Regina Stewart recently mentioned that she was looking for some good math blogs. Several comments mentioned blogs or websites that were relevant. This got me thinking: if a student was interested in a topic how do we best feed that student's interest? How do we use modern technology to do this?
I decided to create a published webpage of blog entries using Google Reader and method Will Richardson teaches and John Albright has blogged about. Google Reader allows you to "share" any entry in the Reader bin. Once the blog entry or other content is "shared" a static webpage is create with the content. The content can then be viewed like a webpage. A button for this shared content can also be placed on your website, blog, or wiki.
Here is an example using math blog content. The person publishing the content through Google Reader (me in this case) reads through the blog readers and then decides which entries are worth sharing (and presses the share button). Those shareable are automatically published to the shared website. This could be really useful for a principal or department chair to quickly and easily share relevant and previewed content with colleagues. It could also be a cool way for teachers to create shared content for students.
2 comments:
Joe, great topic. However I'm still a little confused on how you set up the share button. I'm assuming that it's on the google reader page and we use the sharred button on the upper left. But then how do we get our students to access that information? Do we send the link of the static page created or do the we have the ability to RSS that page? But if it's static can there be changes to it?
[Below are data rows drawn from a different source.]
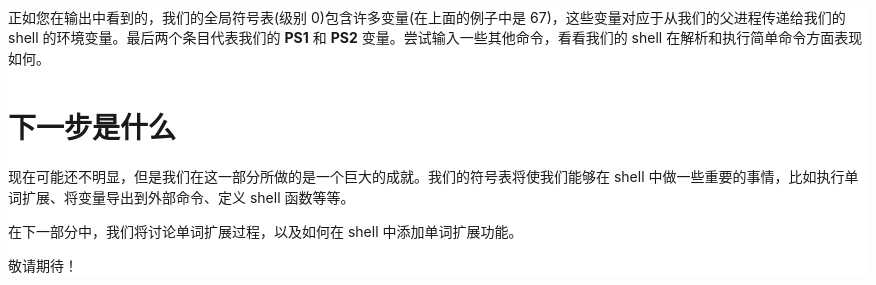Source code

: 
正如您在输出中看到的，我们的全局符号表(级别 0)包含许多变量(在上面的例子中是 67)，这些变量对应于从我们的父进程传递给我们的 shell 的环境变量。最后两个条目代表我们的 **PS1** 和 **PS2** 变量。尝试输入一些其他命令，看看我们的 shell 在解析和执行简单命令方面表现如何。

# 下一步是什么

现在可能还不明显，但是我们在这一部分所做的是一个巨大的成就。我们的符号表将使我们能够在 shell 中做一些重要的事情，比如执行单词扩展、将变量导出到外部命令、定义 shell 函数等等。

在下一部分中，我们将讨论单词扩展过程，以及如何在 shell 中添加单词扩展功能。

敬请期待！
Good questions. First, the shared button is at the bottom of each article you read. Click that button for every article you think is worth sharing. After you are done reading articles and pressing "share", then click the GoogeleReader button on the upper right to go back to your main Reader page. On the upper left on the main Reader page you will see where it says" "Home", "All Items", "Starred Items", and "Shared Items". Click "Shared Items". There you will see four options: (1) a web url to share, (2) an RSS feed of your shared items, (3) email to friends, or (4) put a button on your page.
If you want students to subscribe to your shared items (or their colleagues) they will do the following: (1) get an aggregator (Google Reader is great and Bloglines just released a new version that looks sweet) and (2) paste the feed link into their aggregator. Here is my feedlink: http://www.google.com/reader/public/atom/user/02094346709579089414/state/com.google/broadcast
They can also just paste the web url and that works too.